Cuttlefish dynamic camouflage: responses to substrate choice and integration of multiple visual cues

Abstract

Prey camouflage is an evolutionary response to predation pressure. Cephalopods have extensive camouflage capabilities and studying them can offer insight into effective camouflage design. Here, we examine whether cuttlefish, Sepia officinalis, show substrate or camouflage pattern preferences. In the first two experiments, cuttlefish were presented with a choice between different artificial substrates or between different natural substrates. First, the ability of cuttlefish to show substrate preference on artificial and natural substrates was established. Next, cuttlefish were offered substrates known to evoke three main camouflage body pattern types these animals show: Uniform or Mottle (function by background matching); or Disruptive. In a third experiment, cuttlefish were presented with conflicting visual cues on their left and right sides to assess their camouflage response.
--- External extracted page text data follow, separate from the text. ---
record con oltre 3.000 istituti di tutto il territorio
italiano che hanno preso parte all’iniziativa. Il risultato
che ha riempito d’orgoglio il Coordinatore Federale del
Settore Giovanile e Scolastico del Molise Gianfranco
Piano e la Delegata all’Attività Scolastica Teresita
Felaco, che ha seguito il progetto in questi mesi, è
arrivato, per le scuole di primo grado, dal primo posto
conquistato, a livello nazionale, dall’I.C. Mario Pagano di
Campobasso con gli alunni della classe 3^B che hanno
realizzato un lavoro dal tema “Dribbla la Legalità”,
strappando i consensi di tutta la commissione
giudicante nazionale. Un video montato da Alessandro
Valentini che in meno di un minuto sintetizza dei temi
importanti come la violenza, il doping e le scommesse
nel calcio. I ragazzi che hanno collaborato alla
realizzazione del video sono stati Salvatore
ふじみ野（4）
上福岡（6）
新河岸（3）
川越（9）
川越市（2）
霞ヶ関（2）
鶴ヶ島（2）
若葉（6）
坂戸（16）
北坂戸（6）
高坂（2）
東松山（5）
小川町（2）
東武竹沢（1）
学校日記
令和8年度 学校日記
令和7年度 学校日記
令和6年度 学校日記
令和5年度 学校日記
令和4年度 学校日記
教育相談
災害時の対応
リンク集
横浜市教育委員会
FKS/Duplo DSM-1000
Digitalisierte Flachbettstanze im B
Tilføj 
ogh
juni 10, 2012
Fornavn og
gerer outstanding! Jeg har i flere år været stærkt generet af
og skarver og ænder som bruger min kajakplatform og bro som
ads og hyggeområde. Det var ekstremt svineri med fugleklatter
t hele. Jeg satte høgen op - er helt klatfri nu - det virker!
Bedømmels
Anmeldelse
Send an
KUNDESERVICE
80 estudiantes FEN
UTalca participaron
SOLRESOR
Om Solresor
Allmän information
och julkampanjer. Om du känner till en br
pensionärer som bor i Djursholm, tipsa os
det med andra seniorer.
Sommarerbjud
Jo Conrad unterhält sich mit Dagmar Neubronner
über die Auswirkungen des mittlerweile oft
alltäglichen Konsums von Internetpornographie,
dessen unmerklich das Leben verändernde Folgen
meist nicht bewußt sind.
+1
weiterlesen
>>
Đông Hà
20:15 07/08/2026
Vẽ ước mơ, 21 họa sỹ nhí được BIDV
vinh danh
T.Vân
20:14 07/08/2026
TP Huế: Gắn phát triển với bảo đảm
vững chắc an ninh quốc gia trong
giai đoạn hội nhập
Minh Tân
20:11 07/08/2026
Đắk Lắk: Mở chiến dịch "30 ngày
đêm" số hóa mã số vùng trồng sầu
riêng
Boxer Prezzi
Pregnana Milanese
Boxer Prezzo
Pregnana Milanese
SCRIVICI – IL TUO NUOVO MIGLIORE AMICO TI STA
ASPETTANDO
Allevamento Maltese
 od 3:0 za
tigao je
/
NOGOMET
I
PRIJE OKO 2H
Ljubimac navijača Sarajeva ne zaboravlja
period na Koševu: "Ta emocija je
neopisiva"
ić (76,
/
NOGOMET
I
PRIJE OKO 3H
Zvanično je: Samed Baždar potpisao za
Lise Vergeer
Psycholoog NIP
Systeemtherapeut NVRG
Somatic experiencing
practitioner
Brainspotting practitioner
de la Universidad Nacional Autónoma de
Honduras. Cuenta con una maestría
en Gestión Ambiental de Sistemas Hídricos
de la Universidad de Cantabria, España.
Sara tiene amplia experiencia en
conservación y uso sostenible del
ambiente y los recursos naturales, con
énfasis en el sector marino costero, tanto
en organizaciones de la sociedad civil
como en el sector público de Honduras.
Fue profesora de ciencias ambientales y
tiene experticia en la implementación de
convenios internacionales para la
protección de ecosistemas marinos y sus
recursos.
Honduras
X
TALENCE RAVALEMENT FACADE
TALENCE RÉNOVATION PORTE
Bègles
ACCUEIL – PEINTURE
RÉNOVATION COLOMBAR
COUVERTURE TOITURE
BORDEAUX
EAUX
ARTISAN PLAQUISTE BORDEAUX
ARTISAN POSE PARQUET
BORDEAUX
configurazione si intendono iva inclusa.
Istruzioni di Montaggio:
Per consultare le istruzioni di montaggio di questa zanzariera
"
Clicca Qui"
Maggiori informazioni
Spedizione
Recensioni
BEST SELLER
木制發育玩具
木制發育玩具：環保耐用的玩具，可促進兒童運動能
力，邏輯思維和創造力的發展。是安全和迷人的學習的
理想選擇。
Given a choice between substrates they might encounter in nature, we found no strong substrate preference except when cuttlefish could bury themselves. Additionally, cuttlefish responded to conflicting visual cues with mixed body patterns in both the substrate preference and split substrate experiments. These results suggest that differences in energy costs for different camouflage body patterns may be minor and that pattern mixing and symmetry may play important roles in camouflage.

Figure 1.

Illustration of set-up for substrate preference experiment on (a) artificial and (b) natural substrates showing arena, substrates and dividers. (c) Illustration of split substrates experimental set-up (top view). Note the position of cuttlefish (drawings are not to scale).

Figure 2.

Substrate preference experiment: results with representative images; pie graphs show percentages of trials in which cuttlefish sat on each substrate. (a) Artificial substrates; images left to right: on grey (U), small checks (M), large checks and centre. (b) Natural, glued substrates. (c) Natural, loose substrates (depth: 1 cm of same substrates). (d) Natural, deep substrates (depth: 4 cm of same substrates). For b, c and d, images left to right: sand (U), small shells (M), large shells (D) and centre. Abbreviations: U, Uniform; M, Mottle and D, Disruptive.

Figure 3.

(a) Split substrates experiment: results of image analysis for images of cuttlefish on six different substrates. Control substrates (Uniform, black; Mottle, dark grey; Disruptive, light grey) are shown with broken lines; experimental split substrates (Uniform/Disruptive, dark grey; Mottle/Disruptive, black; Mottle/Uniform, light grey) are shown with solid lines. See text and Barbosa et al. (2008b) for details of image analysis. Error bars are standard deviation. (b) Representative images of cuttlefish sitting on control substrates: (i) Uniform, (ii) Mottle and (iii) Disruptive; and experimental split substrates: (iv) Uniform/Disruptive, (v) Mottle/Disruptive and (vi) Mottle/Uniform.

Figure 4.

Cuttlefish Sepia officinalis showed no strong substrate preference except when they could bury themselves. This behaviour can be seen in the laboratory as well as in the field. (a) Field image of a cuttlefish buried in soft substrate. (b) Same field image; a box is drawn around the animal's body and an arrow points to the right eye to indicate cuttlefish location.